PAGE EXTRACT:
····················
But then the priests in Jerusalem corrupted themselves as much as the house of Eli had done earlier in the Ephraimite town of Shiloh. They, too, had turned the house of God into a den of robbers. A robber den is a hideout where robbers can be immune from the law's prosecution. By violating the law, the priests in Jerusalem had turned the temple into a place where the law could be violated with immunity.

Their excuse, Jeremiah says, was that “We are delivered.” The word “delivered” comes from the Hebrew word natsal, which means “to snatch away.” In other words, to be exempt. The priests claimed to be exempt from following the law. This is not much different from the excuses we often hear today.

The prophet Ezekiel records seeing in a vision the glory of God depart from the temple in Jerusalem. Ezekiel 10:4 says,

4 Then the glory of the Lord went up from the cherub to the threshold of the temple, and the temple was filled with the cloud, and the court was filled with the brightness of the glory of the Lord.

Verse 18 continues,

18 Then the glory of the Lord departed from the threshold of the temple and stood over the cherubim.

In Ezekiel 11:22, 23 the prophet saw the glory depart to the Mount of Olives:

22 Then the cherubim lifted up their wings with the wheels beside them, and the glory of the God of Israel hovered over them. 23 And the glory of the Lord went up from the midst of the city, and stood over the mountain which is east of the city.
····················
[Landmark coordinate records]
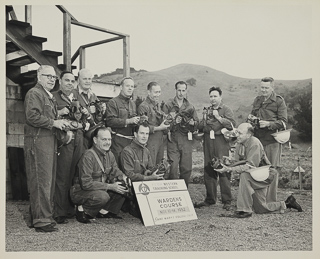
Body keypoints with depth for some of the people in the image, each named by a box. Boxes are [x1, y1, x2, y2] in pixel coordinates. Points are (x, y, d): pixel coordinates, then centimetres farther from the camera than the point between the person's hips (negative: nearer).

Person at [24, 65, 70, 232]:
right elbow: (32, 116, -19)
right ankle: (42, 220, -4)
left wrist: (61, 123, 11)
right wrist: (54, 123, -15)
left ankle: (36, 217, 20)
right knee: (41, 181, -8)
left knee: (49, 181, 11)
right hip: (38, 141, -10)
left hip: (50, 141, 10)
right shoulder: (34, 93, -6)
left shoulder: (49, 96, 25)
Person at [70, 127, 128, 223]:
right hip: (81, 191, -8)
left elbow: (115, 171, 11)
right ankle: (81, 210, -8)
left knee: (123, 188, -9)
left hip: (101, 189, 8)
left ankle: (104, 211, 6)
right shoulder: (88, 156, -24)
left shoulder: (109, 154, 3)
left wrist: (123, 177, -14)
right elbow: (86, 183, -28)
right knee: (103, 196, -36)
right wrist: (110, 186, -29)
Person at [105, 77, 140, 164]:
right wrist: (128, 121, -20)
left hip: (131, 140, 7)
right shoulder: (113, 102, -5)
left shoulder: (133, 103, 21)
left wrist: (137, 120, 9)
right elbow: (110, 121, -16)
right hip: (117, 140, -7)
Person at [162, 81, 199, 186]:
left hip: (186, 140, 3)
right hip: (173, 139, -3)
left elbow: (197, 123, 17)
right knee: (173, 168, -8)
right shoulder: (168, 105, 4)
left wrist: (192, 123, -4)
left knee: (187, 168, 4)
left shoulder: (190, 107, 15)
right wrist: (174, 122, -19)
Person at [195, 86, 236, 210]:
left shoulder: (226, 109, 3)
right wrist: (204, 119, 2)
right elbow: (200, 127, 20)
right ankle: (210, 199, 17)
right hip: (208, 144, 6)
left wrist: (218, 117, -15)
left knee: (223, 171, -7)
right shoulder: (207, 110, 20)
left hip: (221, 143, -5)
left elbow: (232, 124, -11)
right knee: (208, 172, 7)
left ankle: (227, 201, -1)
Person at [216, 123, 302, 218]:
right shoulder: (240, 144, 0)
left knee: (244, 175, -34)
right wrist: (227, 166, -19)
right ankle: (285, 204, 33)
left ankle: (245, 209, -25)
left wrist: (231, 169, -36)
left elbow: (250, 166, -31)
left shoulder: (255, 143, -24)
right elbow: (236, 162, 1)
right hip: (252, 176, 8)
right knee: (260, 209, 8)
····················
EXPLORE THE MATERIAL:
#1 Transcribe the stretch of the Jerusalem temple commentary from "22 Then the" through "of the city.".
#2 Carry on the Jerusalem temple commentary from its last sentence.

WRITTEN ANSWERS:
#1
22 Then the cherubim lifted up their wings with the wheels beside them, and the glory of the God of Israel hovered over them. 23 And the glory of the Lord went up from the midst of the city, and stood over the mountain which is east of the city.

#2
Ezekiel's vision ceased with the glory hovering over the Mount of Olives to the east of Jerusalem. This was to be the place where Jesus was crucified, for the top of the mount was precisely 2,000 cubits outside of the city walls. Jesus was crucified “outside the camp” (Heb. 13:11-13), where also the ashes of the red heifer were kept (Num. 19:9) for the purification of the people as they came to the temple at Jerusalem.

This was also the place where David made his sacrifice when his throne was usurped by Absalom with the help of Ahithophel, David's friend that had betrayed him. 2 Sam. 15:30 says,

30 And David went up the ascent of the Mount of Olives, and wept as he went, and his head was covered and he walked barefoot. Then all the people who were with him each covered his head and went up weeping as they went. 31 Now someone told David, saying, Ahithophel is among the conspirators with Absalom. And David said, O Lord, I pray, make the counsel of Ahithophel foolishness. 32 It happened as David was coming to the summit [Heb. rosh, “head, skull”], where God was worshiped. . . .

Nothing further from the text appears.